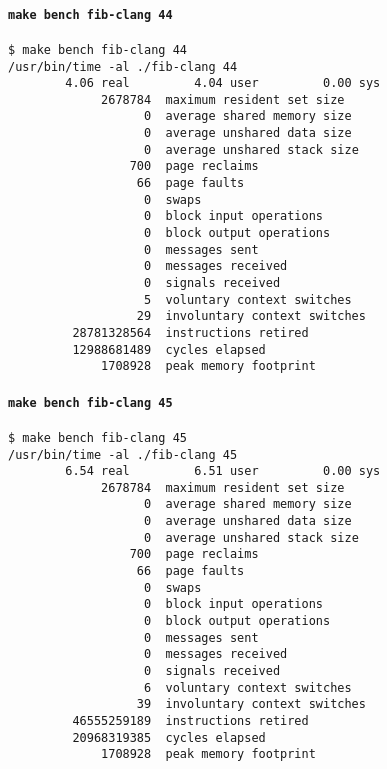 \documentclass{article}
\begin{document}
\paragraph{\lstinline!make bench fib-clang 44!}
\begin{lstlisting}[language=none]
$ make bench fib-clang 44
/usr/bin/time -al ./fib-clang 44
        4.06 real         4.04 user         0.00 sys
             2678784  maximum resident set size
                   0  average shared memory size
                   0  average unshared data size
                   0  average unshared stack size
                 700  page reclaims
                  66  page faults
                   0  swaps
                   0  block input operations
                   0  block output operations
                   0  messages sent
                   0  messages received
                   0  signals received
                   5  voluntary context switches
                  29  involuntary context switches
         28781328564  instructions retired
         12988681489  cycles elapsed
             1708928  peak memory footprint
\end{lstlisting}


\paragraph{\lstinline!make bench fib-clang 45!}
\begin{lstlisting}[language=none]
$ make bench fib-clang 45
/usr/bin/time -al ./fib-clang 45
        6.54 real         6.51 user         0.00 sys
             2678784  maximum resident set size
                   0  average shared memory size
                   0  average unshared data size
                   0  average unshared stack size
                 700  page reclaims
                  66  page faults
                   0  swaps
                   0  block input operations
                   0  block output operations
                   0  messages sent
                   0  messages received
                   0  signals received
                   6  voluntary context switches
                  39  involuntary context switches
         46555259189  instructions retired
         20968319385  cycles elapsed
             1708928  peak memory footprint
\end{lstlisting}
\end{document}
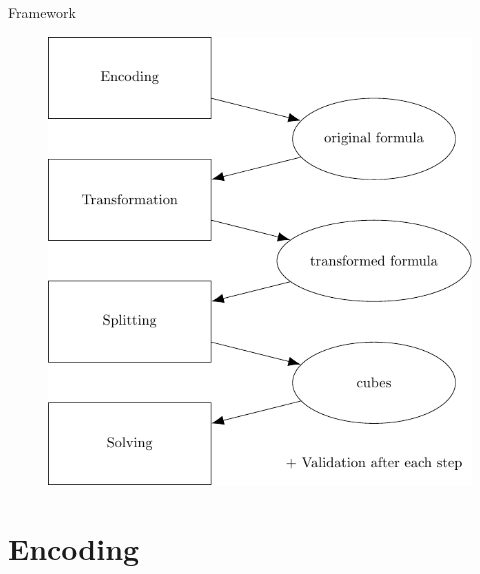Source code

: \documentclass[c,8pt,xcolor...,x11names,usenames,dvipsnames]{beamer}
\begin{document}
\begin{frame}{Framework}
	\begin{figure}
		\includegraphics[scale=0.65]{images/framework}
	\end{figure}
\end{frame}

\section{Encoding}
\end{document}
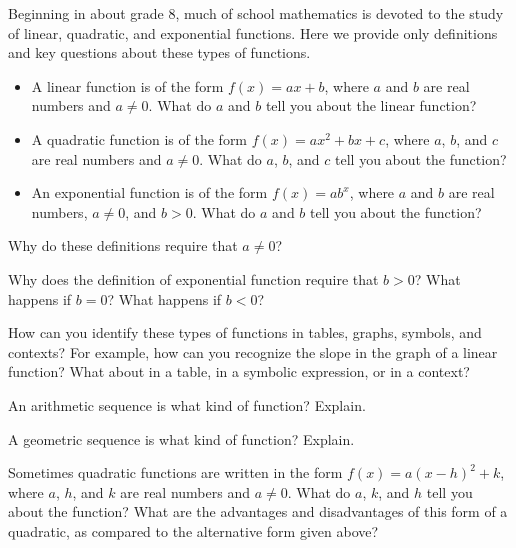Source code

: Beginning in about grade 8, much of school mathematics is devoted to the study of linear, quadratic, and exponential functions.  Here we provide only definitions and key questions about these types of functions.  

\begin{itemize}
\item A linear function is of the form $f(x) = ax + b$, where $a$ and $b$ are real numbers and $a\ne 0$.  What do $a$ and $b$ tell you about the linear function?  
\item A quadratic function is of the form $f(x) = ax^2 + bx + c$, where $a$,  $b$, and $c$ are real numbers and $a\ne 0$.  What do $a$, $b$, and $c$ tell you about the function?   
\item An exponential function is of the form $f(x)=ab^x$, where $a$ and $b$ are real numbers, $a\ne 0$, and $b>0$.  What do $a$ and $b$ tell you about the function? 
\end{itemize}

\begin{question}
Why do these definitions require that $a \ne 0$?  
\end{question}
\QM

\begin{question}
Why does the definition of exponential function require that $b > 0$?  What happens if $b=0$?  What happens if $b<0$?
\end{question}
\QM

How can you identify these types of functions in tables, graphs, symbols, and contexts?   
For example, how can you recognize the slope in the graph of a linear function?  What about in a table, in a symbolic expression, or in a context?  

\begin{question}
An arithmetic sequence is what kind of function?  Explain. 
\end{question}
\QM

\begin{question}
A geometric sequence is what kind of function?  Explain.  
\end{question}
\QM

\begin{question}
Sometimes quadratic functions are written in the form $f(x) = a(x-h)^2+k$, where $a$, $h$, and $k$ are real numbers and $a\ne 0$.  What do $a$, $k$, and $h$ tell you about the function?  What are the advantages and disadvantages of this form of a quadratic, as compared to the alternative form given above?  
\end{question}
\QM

### HOW TO COMPLETE THIS TASK
Working from the records above, write out verbatim only the lines from the line containing "and $c$ tell you about the function?" through the line containing "For example, how".

### PROBLEM SOLUTION
\item A quadratic function is of the form $f(x) = ax^2 + bx + c$, where $a$,  $b$, and $c$ are real numbers and $a\ne 0$.  What do $a$, $b$, and $c$ tell you about the function?   
\item An exponential function is of the form $f(x)=ab^x$, where $a$ and $b$ are real numbers, $a\ne 0$, and $b>0$.  What do $a$ and $b$ tell you about the function? 
\end{itemize}

\begin{question}
Why do these definitions require that $a \ne 0$?  
\end{question}
\QM

\begin{question}
Why does the definition of exponential function require that $b > 0$?  What happens if $b=0$?  What happens if $b<0$?
\end{question}
\QM

How can you identify these types of functions in tables, graphs, symbols, and contexts?   
For example, how can you recognize the slope in the graph of a linear function?  What about in a table, in a symbolic expression, or in a context?  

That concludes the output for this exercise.